> **To-do item**
Wherever the string "LIST" appears in the entries below, return the line that holds it.

> **Machine-readable hardware designs**
++++++
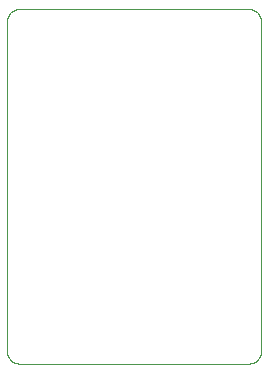
<source format=gm1>
G04 #@! TF.GenerationSoftware,KiCad,Pcbnew,(6.0.0-rc1-dev-1481-g5e705347b)*
G04 #@! TF.CreationDate,2019-02-23T13:38:53+00:00
G04 #@! TF.ProjectId,qUarkNano_9250,71556172-6b4e-4616-9e6f-5f393235302e,rev?*
G04 #@! TF.SameCoordinates,Original*
G04 #@! TF.FileFunction,Profile,NP*
%FSLAX46Y46*%
G04 Gerber Fmt 4.6, Leading zero omitted, Abs format (unit mm)*
G04 Created by KiCad (PCBNEW (6.0.0-rc1-dev-1481-g5e705347b)) date 23/02/2019 13:38:53*
%MOMM*%
%LPD*%
G04 APERTURE LIST*
%ADD10C,0.100000*%
G04 APERTURE END LIST*
D10*
X155854110Y-85965865D02*
X155685729Y-85920757D01*
X156378096Y-86405547D02*
X156278132Y-86262763D01*
X135670050Y-85965865D02*
X135512084Y-86039527D01*
X156451777Y-115247577D02*
X156496886Y-115079196D01*
X156512088Y-114905551D02*
X156512088Y-114625551D01*
X156512088Y-114625551D02*
X156512088Y-86905559D01*
X135146064Y-86405547D02*
X135072383Y-86563533D01*
X135072383Y-86563533D02*
X135027274Y-86731914D01*
X155317083Y-115905555D02*
X155512084Y-115905555D01*
X135369300Y-86139510D02*
X135246028Y-86262763D01*
X156451777Y-86563533D02*
X156378096Y-86405547D01*
X136012076Y-85905555D02*
X135838431Y-85920757D01*
X155512084Y-115905555D02*
X155685729Y-115890353D01*
X156154860Y-86139510D02*
X156012076Y-86039527D01*
X156512088Y-86905559D02*
X156496886Y-86731914D01*
X156012076Y-115771583D02*
X156154860Y-115671600D01*
X156012076Y-86039527D02*
X155854110Y-85965865D01*
X135012072Y-87185559D02*
X135012072Y-114905551D01*
X135246028Y-86262763D02*
X135146064Y-86405547D01*
X156496886Y-115079196D02*
X156512088Y-114905551D01*
X135246028Y-115548347D02*
X135369300Y-115671600D01*
X156154860Y-115671600D02*
X156278132Y-115548347D01*
X135369300Y-115671600D02*
X135512084Y-115771583D01*
X135838431Y-85920757D02*
X135670050Y-85965865D01*
X135027274Y-86731914D02*
X135012072Y-86905559D01*
X135670050Y-115845245D02*
X135838431Y-115890353D01*
X155685729Y-85920757D02*
X155512084Y-85905555D01*
X135027274Y-115079196D02*
X135072383Y-115247577D01*
X156278132Y-86262763D02*
X156154860Y-86139510D01*
X135838431Y-115890353D02*
X136012076Y-115905555D01*
X135512084Y-115771583D02*
X135670050Y-115845245D01*
X155512084Y-85905555D02*
X136207077Y-85905555D01*
X135072383Y-115247577D02*
X135146064Y-115405563D01*
X136207077Y-85905555D02*
X136012076Y-85905555D01*
X135146064Y-115405563D02*
X135246028Y-115548347D01*
X156496886Y-86731914D02*
X156451777Y-86563533D01*
X155854110Y-115845245D02*
X156012076Y-115771583D01*
X156378096Y-115405563D02*
X156451777Y-115247577D01*
X135012072Y-86905559D02*
X135012072Y-87185559D01*
X135512084Y-86039527D02*
X135369300Y-86139510D01*
X156278132Y-115548347D02*
X156378096Y-115405563D01*
X135012224Y-114907288D02*
X135027274Y-115079196D01*
X155685729Y-115890353D02*
X155854110Y-115845245D01*
X136012076Y-115905555D02*
X155317083Y-115905555D01*
M02*

</source>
++++++
> **Exercise response**
G04 APERTURE LIST*
G04 APERTURE END LIST*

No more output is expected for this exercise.